━━━ Texte
Vu la procédure suivante :
La société Groupe Invest-Immo France a demandé au juge des référés du tribunal administratif de Grenoble, sur le fondement de l'article L. 521-1 du code de justice administrative, de suspendre l'exécution de la décision du 5 juin 2015 par laquelle le directeur de l'établissement public foncier local du Dauphiné a exercé le droit de préemption sur un bien cadastré AL 387 et 388 sur le territoire de la commune du Pont-de-Claix (Isère). Par une ordonnance n° 1505651 du 7 octobre 2015, le juge des référés de ce tribunal a rejeté la demande de la société Groupe Invest-Immo France.
Par un pourvoi sommaire, un mémoire complémentaire, un nouveau mémoire et un mémoire en réplique, enregistrés les 22 octobre 2015, 6 novembre 2015, 2 mars 2016 et 1er juillet 2016 au secrétariat du contentieux du Conseil d'Etat, la société Groupe Invest-Immo France demande au Conseil d'Etat :
1°) d'annuler l'ordonnance du juge des référés du tribunal administratif de Grenoble du 7 octobre 2015 ;
2°) statuant en référé, de faire droit à sa demande ;
3°) de mettre à la charge de l'établissement public foncier local du Dauphiné la somme de 5 000 euros au titre de l'article L. 761-1 du code de justice administrative.
━━━━━━
━━━ Jeu de données
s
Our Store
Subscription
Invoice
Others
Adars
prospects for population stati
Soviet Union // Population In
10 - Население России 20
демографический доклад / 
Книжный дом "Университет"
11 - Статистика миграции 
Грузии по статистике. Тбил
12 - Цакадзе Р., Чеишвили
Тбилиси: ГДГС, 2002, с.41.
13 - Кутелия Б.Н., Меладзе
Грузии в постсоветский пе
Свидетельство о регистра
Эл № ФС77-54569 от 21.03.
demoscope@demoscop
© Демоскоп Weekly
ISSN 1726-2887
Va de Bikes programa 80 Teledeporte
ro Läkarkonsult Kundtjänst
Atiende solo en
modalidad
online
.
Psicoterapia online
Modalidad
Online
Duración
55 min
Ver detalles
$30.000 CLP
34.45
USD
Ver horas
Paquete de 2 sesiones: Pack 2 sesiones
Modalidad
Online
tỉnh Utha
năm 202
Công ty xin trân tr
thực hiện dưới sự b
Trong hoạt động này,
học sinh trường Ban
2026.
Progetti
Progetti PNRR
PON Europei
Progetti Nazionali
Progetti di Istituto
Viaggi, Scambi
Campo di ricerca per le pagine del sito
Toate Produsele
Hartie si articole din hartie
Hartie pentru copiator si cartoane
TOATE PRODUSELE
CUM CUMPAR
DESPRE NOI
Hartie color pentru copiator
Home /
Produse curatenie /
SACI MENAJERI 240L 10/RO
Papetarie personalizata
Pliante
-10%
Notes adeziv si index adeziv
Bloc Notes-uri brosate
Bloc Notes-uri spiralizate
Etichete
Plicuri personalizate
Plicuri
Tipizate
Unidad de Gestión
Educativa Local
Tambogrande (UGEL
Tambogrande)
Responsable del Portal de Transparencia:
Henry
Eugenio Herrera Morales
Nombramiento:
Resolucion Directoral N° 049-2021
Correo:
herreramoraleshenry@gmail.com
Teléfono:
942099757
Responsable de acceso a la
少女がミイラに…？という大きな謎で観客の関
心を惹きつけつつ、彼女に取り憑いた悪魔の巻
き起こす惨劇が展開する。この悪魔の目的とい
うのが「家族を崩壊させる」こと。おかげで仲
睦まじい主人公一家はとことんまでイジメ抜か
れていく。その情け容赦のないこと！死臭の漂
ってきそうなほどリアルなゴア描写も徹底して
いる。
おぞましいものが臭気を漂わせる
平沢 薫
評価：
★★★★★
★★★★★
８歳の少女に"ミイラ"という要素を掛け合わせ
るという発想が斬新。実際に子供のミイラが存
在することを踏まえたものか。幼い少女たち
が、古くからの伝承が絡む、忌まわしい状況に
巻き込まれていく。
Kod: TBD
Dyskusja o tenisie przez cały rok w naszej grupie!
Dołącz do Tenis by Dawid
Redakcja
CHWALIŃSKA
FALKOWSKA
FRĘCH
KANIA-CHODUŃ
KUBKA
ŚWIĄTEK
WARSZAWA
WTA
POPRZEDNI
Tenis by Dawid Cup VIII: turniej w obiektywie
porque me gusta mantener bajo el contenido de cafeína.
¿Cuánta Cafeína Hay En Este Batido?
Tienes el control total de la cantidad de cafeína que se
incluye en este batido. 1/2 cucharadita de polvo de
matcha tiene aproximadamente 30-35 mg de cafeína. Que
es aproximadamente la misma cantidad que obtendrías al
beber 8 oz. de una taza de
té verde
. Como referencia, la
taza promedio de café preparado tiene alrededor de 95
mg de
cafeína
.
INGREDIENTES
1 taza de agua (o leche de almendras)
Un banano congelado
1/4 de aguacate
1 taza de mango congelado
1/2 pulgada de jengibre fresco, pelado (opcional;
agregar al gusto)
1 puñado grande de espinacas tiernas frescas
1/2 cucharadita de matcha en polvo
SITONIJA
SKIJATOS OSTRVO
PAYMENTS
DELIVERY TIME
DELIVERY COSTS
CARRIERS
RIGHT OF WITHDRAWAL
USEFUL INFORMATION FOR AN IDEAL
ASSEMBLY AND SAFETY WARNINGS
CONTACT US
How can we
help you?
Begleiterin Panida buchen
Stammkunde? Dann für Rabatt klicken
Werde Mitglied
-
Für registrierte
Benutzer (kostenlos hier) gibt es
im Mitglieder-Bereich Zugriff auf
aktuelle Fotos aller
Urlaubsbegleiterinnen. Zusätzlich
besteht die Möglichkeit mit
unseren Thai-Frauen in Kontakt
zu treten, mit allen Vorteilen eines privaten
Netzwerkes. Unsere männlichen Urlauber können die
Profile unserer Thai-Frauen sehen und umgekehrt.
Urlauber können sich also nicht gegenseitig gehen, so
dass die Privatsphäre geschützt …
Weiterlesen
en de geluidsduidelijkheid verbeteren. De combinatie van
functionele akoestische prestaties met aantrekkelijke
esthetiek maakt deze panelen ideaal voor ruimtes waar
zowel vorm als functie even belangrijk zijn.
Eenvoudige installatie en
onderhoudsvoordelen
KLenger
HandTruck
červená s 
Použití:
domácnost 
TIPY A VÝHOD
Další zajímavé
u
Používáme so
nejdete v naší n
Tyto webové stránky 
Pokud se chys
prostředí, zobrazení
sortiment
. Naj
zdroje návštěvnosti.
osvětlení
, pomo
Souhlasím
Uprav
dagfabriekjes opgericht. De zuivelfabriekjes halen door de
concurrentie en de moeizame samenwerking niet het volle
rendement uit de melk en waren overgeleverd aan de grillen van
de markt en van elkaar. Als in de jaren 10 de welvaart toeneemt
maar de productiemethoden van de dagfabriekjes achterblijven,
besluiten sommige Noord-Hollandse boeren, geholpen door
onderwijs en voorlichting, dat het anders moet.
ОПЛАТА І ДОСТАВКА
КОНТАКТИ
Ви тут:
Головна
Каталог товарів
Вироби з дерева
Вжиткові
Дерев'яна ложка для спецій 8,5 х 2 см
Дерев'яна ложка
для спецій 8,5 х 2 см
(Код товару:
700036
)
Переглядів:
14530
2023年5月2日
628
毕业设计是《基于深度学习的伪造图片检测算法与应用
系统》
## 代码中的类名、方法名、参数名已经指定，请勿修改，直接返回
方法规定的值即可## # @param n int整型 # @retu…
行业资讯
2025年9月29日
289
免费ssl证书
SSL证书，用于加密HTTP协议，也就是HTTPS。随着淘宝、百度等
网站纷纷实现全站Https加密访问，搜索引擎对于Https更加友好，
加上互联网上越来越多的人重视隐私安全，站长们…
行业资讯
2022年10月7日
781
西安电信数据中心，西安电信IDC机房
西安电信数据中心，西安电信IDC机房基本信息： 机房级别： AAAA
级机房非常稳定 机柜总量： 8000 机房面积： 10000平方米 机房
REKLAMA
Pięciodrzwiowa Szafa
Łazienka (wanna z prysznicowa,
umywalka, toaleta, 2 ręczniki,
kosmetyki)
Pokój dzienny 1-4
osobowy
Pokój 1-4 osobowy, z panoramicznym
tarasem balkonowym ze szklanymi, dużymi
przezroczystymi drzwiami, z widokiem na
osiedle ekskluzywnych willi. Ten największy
━━━━━━
• [Exercices]
A - Réécrivez le passage du texte allant de « Vu la procédure » jusqu'à « Groupe Invest-Immo France. », en substituant « Lyon » à « Grenoble ».
B - Recopiez s'il vous plaît à l'identique les lignes du jeu de données, de la toute première jusqu'à celle qui contient « incluye en este », cette dernière comprise.
Le texte et les lignes n'ont aucun rapport entre eux.

• [Corrigés]
A -
Vu la procédure suivante :
La société Groupe Invest-Immo France a demandé au juge des référés du tribunal administratif de Lyon, sur le fondement de l'article L. 521-1 du code de justice administrative, de suspendre l'exécution de la décision du 5 juin 2015 par laquelle le directeur de l'établissement public foncier local du Dauphiné a exercé le droit de préemption sur un bien cadastré AL 387 et 388 sur le territoire de la commune du Pont-de-Claix (Isère). Par une ordonnance n° 1505651 du 7 octobre 2015, le juge des référés de ce tribunal a rejeté la demande de la société Groupe Invest-Immo France.

B -
s
Our Store
Subscription
Invoice
Others
Adars
prospects for population stati
Soviet Union // Population In
10 - Население России 20
демографический доклад / 
Книжный дом "Университет"
11 - Статистика миграции 
Грузии по статистике. Тбил
12 - Цакадзе Р., Чеишвили
Тбилиси: ГДГС, 2002, с.41.
13 - Кутелия Б.Н., Меладзе
Грузии в постсоветский пе
Свидетельство о регистра
Эл № ФС77-54569 от 21.03.
demoscope@demoscop
© Демоскоп Weekly
ISSN 1726-2887
Va de Bikes programa 80 Teledeporte
ro Läkarkonsult Kundtjänst
Atiende solo en
modalidad
online
.
Psicoterapia online
Modalidad
Online
Duración
55 min
Ver detalles
$30.000 CLP
34.45
USD
Ver horas
Paquete de 2 sesiones: Pack 2 sesiones
Modalidad
Online
tỉnh Utha
năm 202
Công ty xin trân tr
thực hiện dưới sự b
Trong hoạt động này,
học sinh trường Ban
2026.
Progetti
Progetti PNRR
PON Europei
Progetti Nazionali
Progetti di Istituto
Viaggi, Scambi
Campo di ricerca per le pagine del sito
Toate Produsele
Hartie si articole din hartie
Hartie pentru copiator si cartoane
TOATE PRODUSELE
CUM CUMPAR
DESPRE NOI
Hartie color pentru copiator
Home /
Produse curatenie /
SACI MENAJERI 240L 10/RO
Papetarie personalizata
Pliante
-10%
Notes adeziv si index adeziv
Bloc Notes-uri brosate
Bloc Notes-uri spiralizate
Etichete
Plicuri personalizate
Plicuri
Tipizate
Unidad de Gestión
Educativa Local
Tambogrande (UGEL
Tambogrande)
Responsable del Portal de Transparencia:
Henry
Eugenio Herrera Morales
Nombramiento:
Resolucion Directoral N° 049-2021
Correo:
herreramoraleshenry@gmail.com
Teléfono:
942099757
Responsable de acceso a la
少女がミイラに…？という大きな謎で観客の関
心を惹きつけつつ、彼女に取り憑いた悪魔の巻
き起こす惨劇が展開する。この悪魔の目的とい
うのが「家族を崩壊させる」こと。おかげで仲
睦まじい主人公一家はとことんまでイジメ抜か
れていく。その情け容赦のないこと！死臭の漂
ってきそうなほどリアルなゴア描写も徹底して
いる。
おぞましいものが臭気を漂わせる
平沢 薫
評価：
★★★★★
★★★★★
８歳の少女に"ミイラ"という要素を掛け合わせ
るという発想が斬新。実際に子供のミイラが存
在することを踏まえたものか。幼い少女たち
が、古くからの伝承が絡む、忌まわしい状況に
巻き込まれていく。
Kod: TBD
Dyskusja o tenisie przez cały rok w naszej grupie!
Dołącz do Tenis by Dawid
Redakcja
CHWALIŃSKA
FALKOWSKA
FRĘCH
KANIA-CHODUŃ
KUBKA
ŚWIĄTEK
WARSZAWA
WTA
POPRZEDNI
Tenis by Dawid Cup VIII: turniej w obiektywie
porque me gusta mantener bajo el contenido de cafeína.
¿Cuánta Cafeína Hay En Este Batido?
Tienes el control total de la cantidad de cafeína que se
incluye en este batido. 1/2 cucharadita de polvo de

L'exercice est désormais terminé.